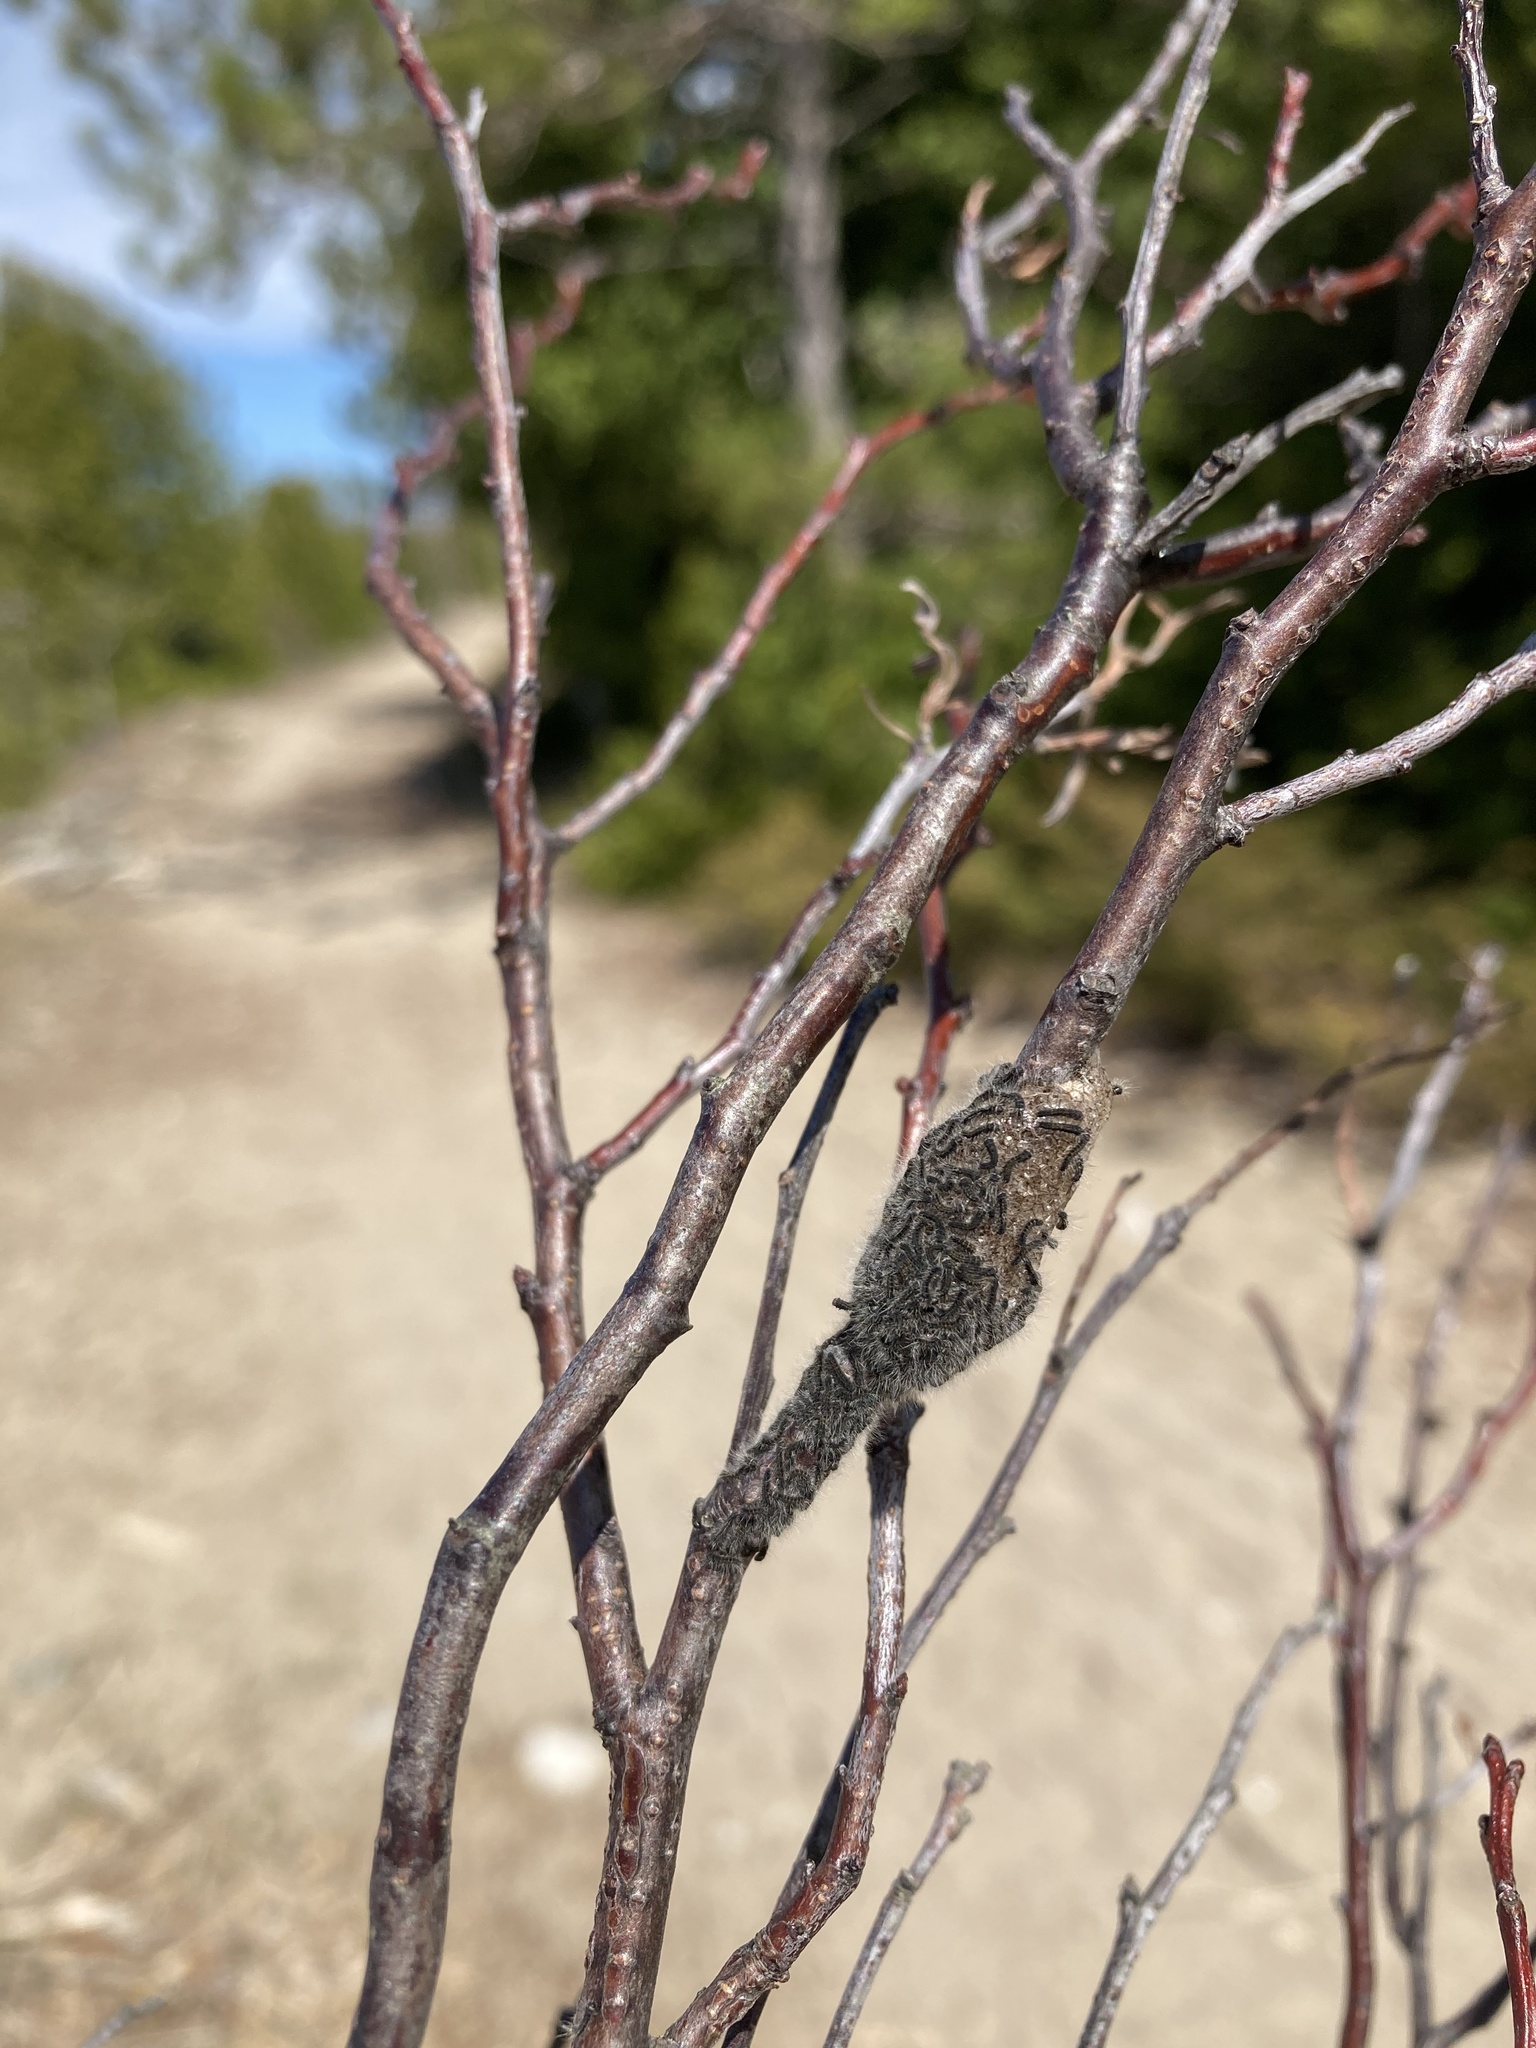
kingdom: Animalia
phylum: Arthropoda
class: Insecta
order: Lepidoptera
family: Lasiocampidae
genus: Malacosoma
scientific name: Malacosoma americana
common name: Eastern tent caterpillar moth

...

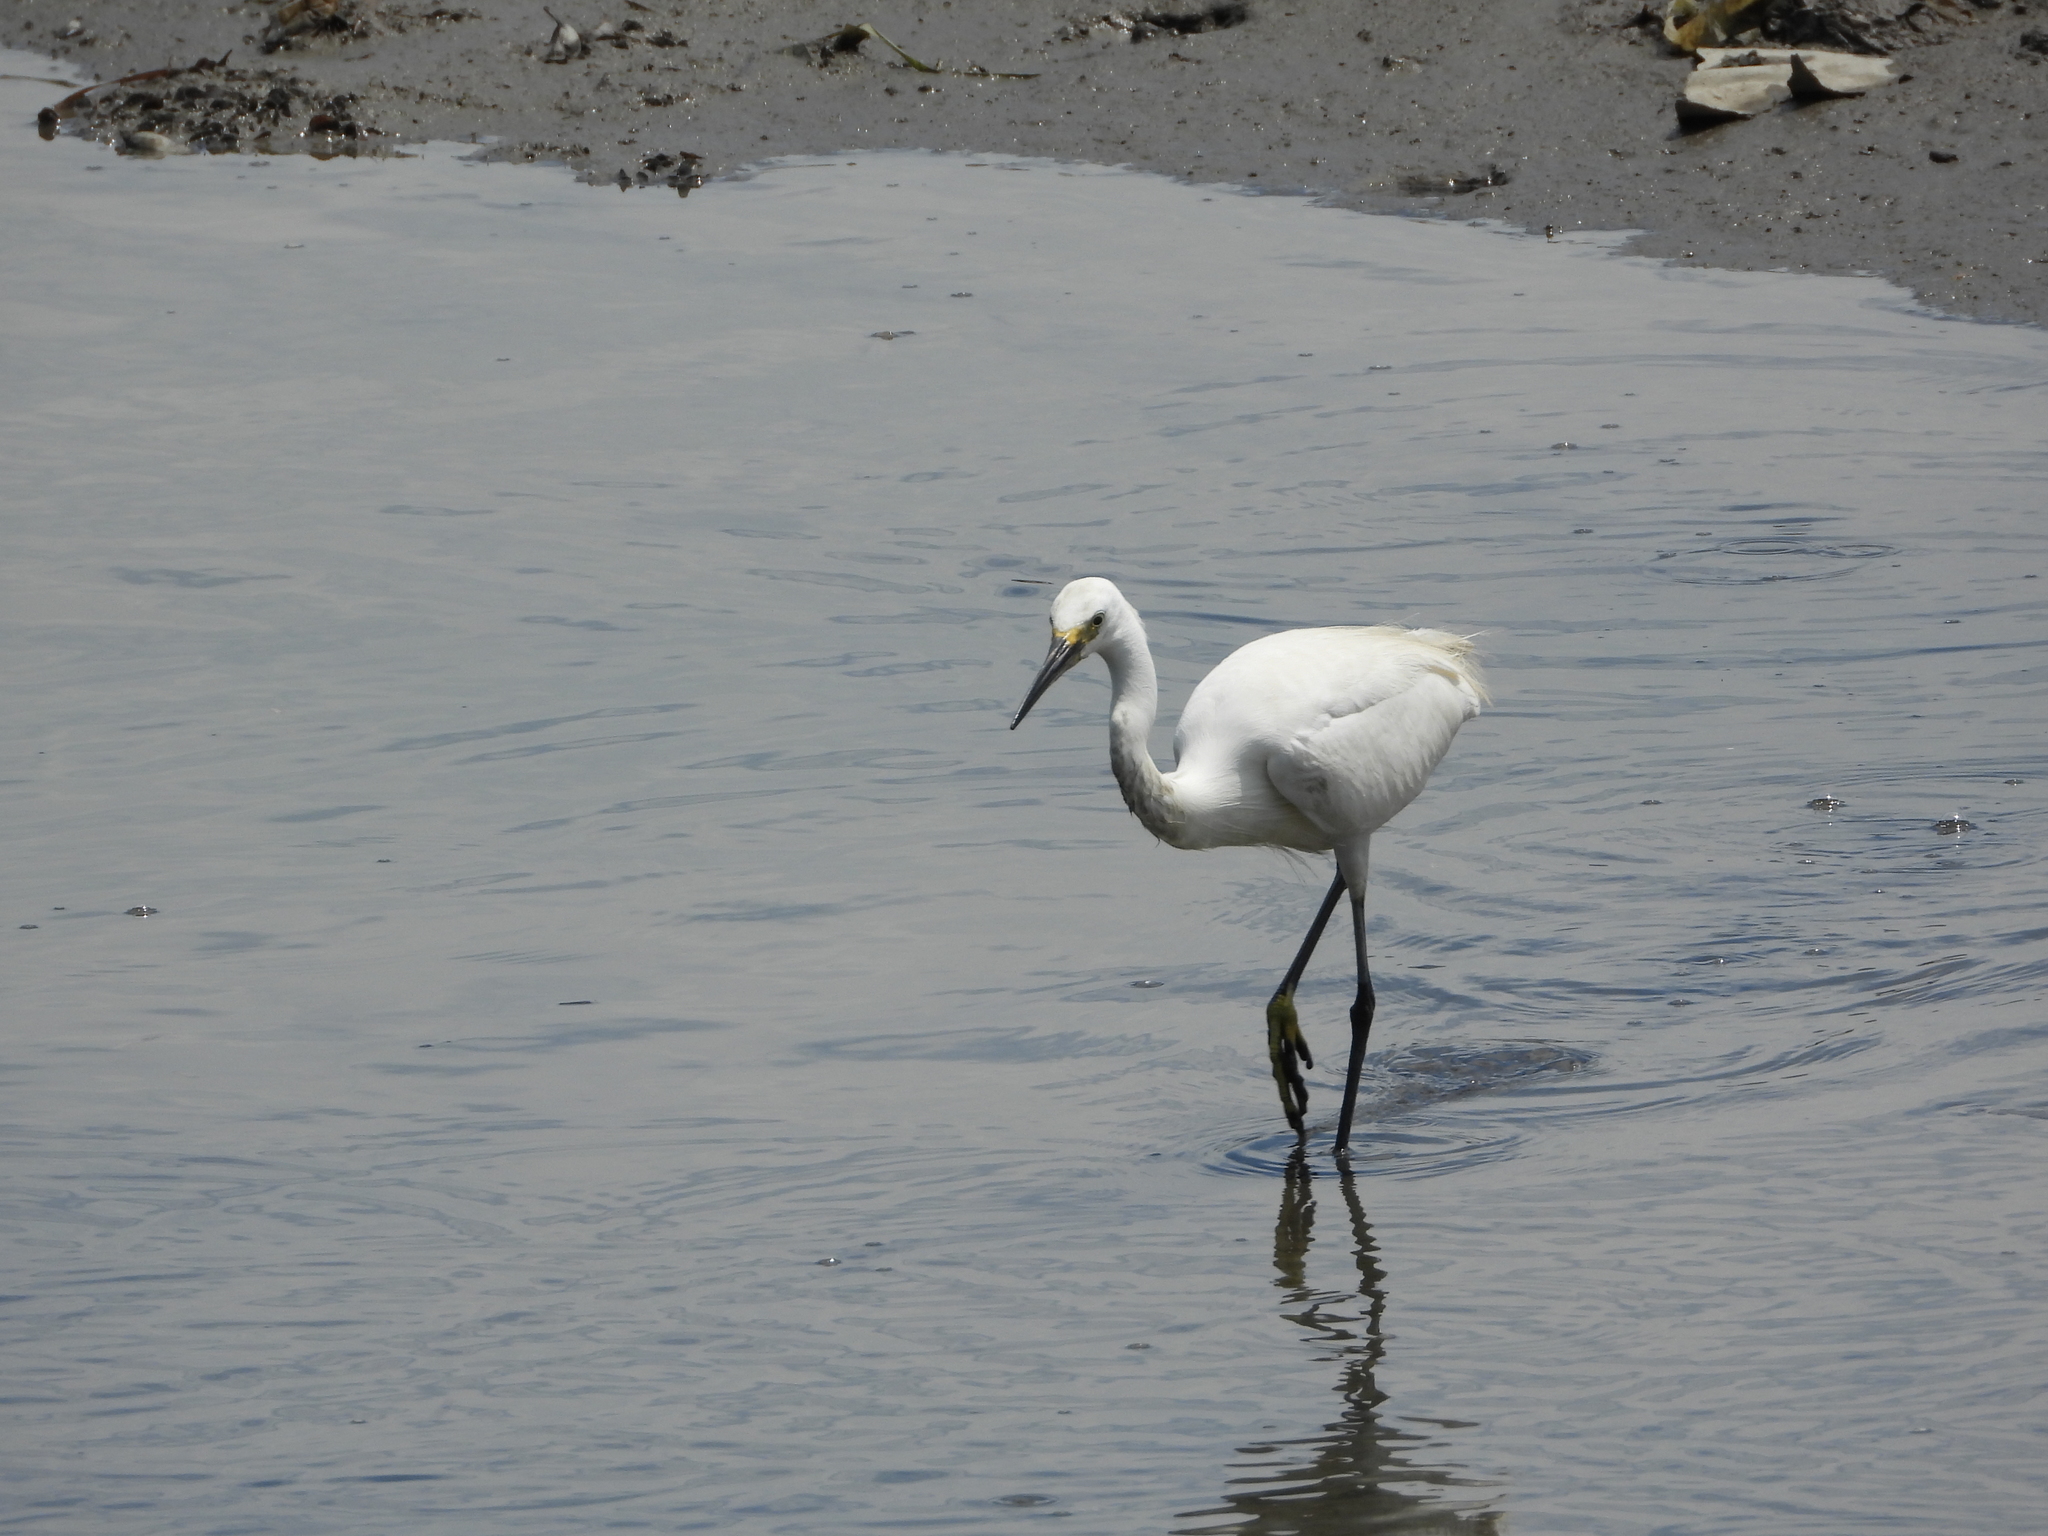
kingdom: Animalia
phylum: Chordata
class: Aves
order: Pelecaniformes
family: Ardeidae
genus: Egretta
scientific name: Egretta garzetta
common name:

==

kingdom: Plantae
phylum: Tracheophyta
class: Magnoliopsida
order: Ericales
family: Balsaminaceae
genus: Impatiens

Written exercise. Quote every line from the one containing "phylum: Arthropoda" down through the one containing "scientific name: Malacosoma americana", both included, word for word.

Solution to this exercise.
phylum: Arthropoda
class: Insecta
order: Lepidoptera
family: Lasiocampidae
genus: Malacosoma
scientific name: Malacosoma americana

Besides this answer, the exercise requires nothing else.